[Items from a dataset]

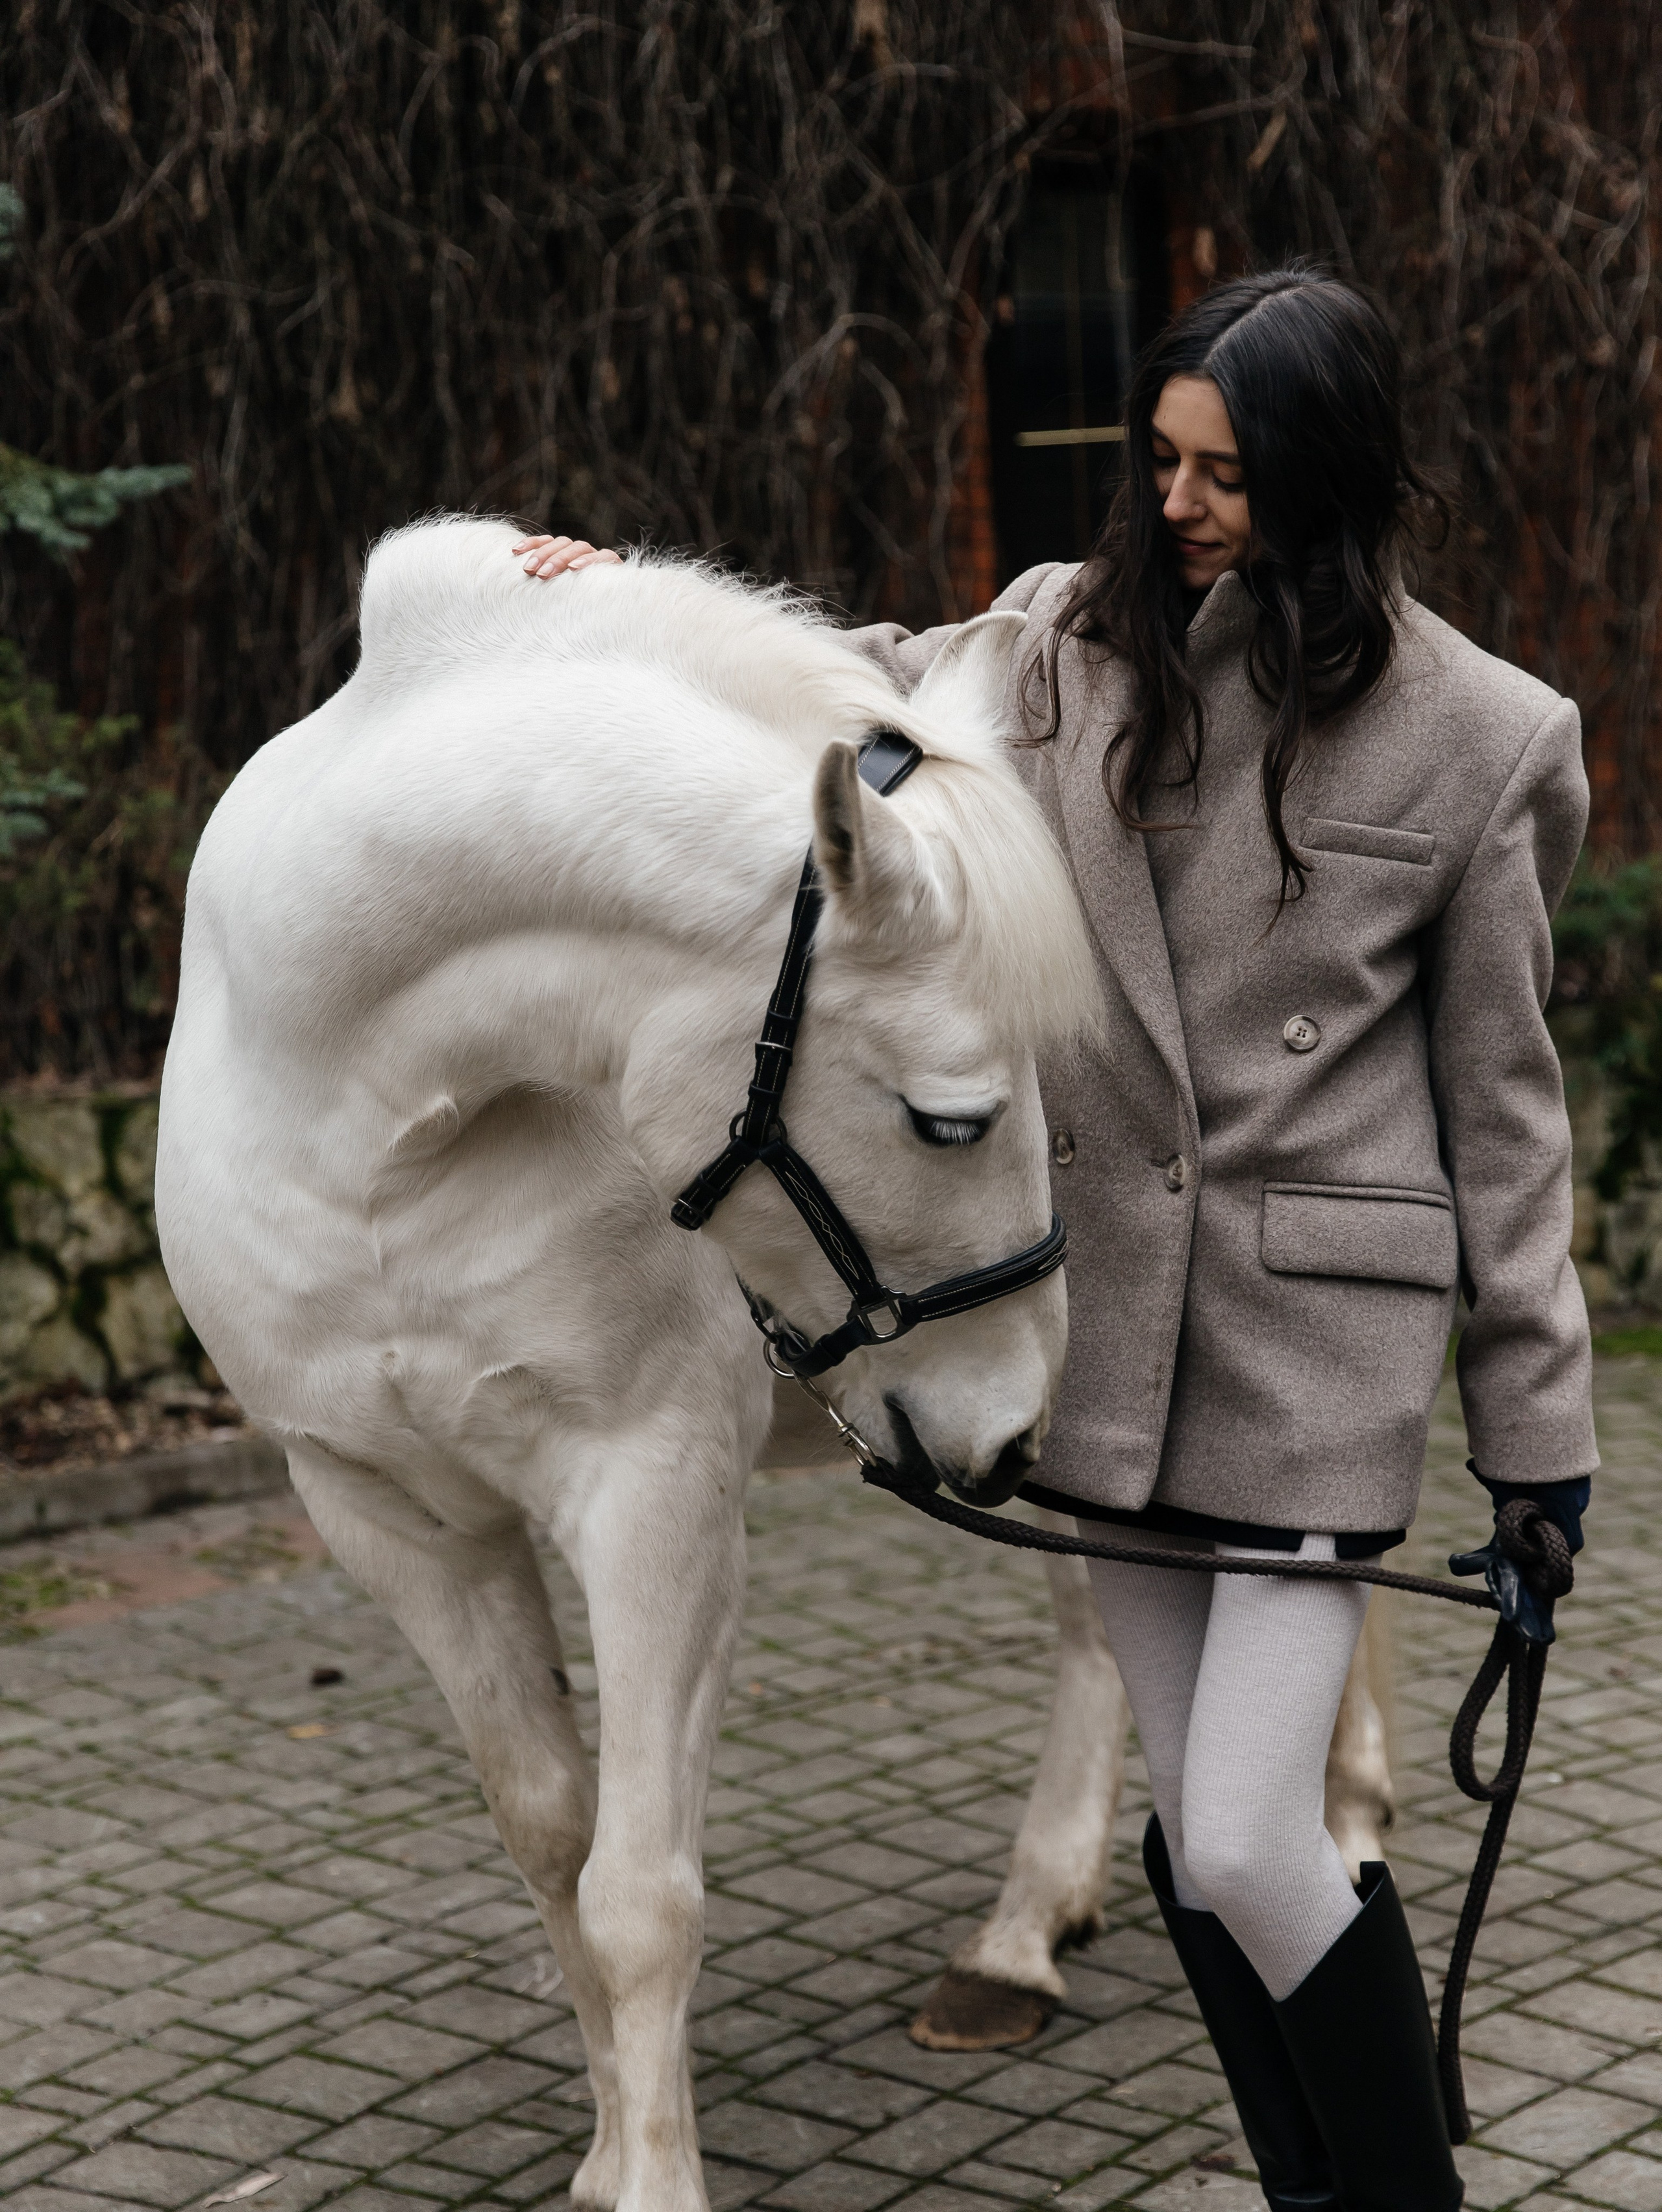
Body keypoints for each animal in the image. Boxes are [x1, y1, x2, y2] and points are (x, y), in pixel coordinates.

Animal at [155, 515, 1105, 2212]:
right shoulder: (397, 1519)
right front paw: (605, 2150)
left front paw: (650, 2173)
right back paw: (1031, 1924)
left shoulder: (652, 1495)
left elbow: (639, 1886)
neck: (376, 1134)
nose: (997, 1432)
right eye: (950, 1120)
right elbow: (550, 1834)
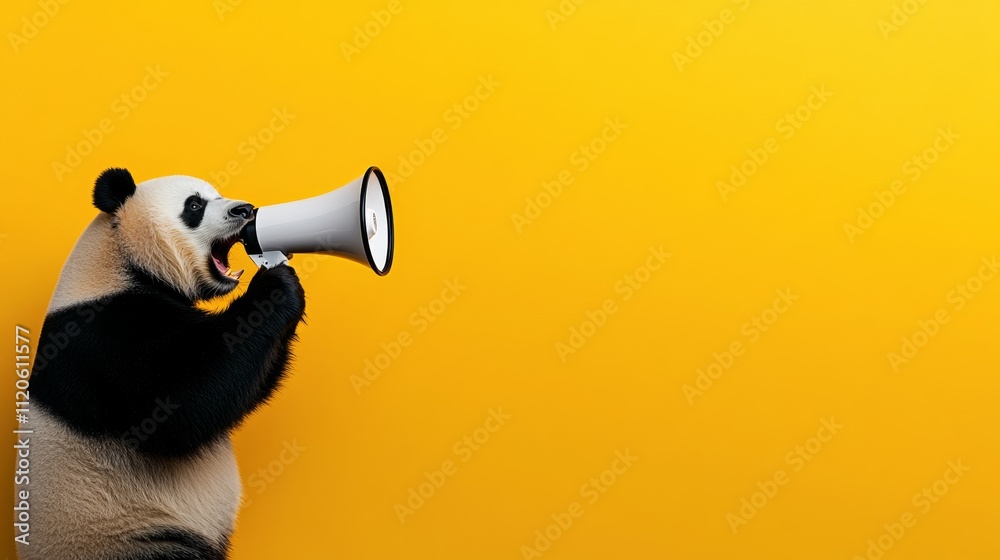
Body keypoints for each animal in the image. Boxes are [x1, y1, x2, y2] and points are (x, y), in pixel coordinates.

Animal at [20, 168, 306, 560]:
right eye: (195, 205)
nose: (246, 210)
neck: (119, 260)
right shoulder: (103, 336)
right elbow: (178, 407)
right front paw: (276, 285)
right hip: (125, 533)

WHAT IS NEEDED:
Each entry above must be set down word for word; none of its pictures belong in the copy.

TASK OUTPUT:
Body keypoints for each animal in the image. Boxes are [x1, y1, x2, y2] and points are (x, y), in pixel coordinates.

Animal at [155, 515, 1105, 2212]:
right shoulder: (397, 1519)
right front paw: (605, 2150)
left front paw: (650, 2173)
right back paw: (1031, 1924)
left shoulder: (652, 1495)
left elbow: (639, 1886)
neck: (376, 1134)
nose: (997, 1432)
right eye: (950, 1120)
right elbow: (550, 1834)
Body keypoints for each animal in the image. Boxes are [x1, y1, x2, y2] and points are (x, y), in pixel coordinates.

Animal at [20, 168, 306, 560]:
right eye: (195, 205)
nose: (246, 210)
neck: (119, 260)
right shoulder: (103, 336)
right elbow: (178, 407)
right front paw: (276, 285)
right hip: (125, 533)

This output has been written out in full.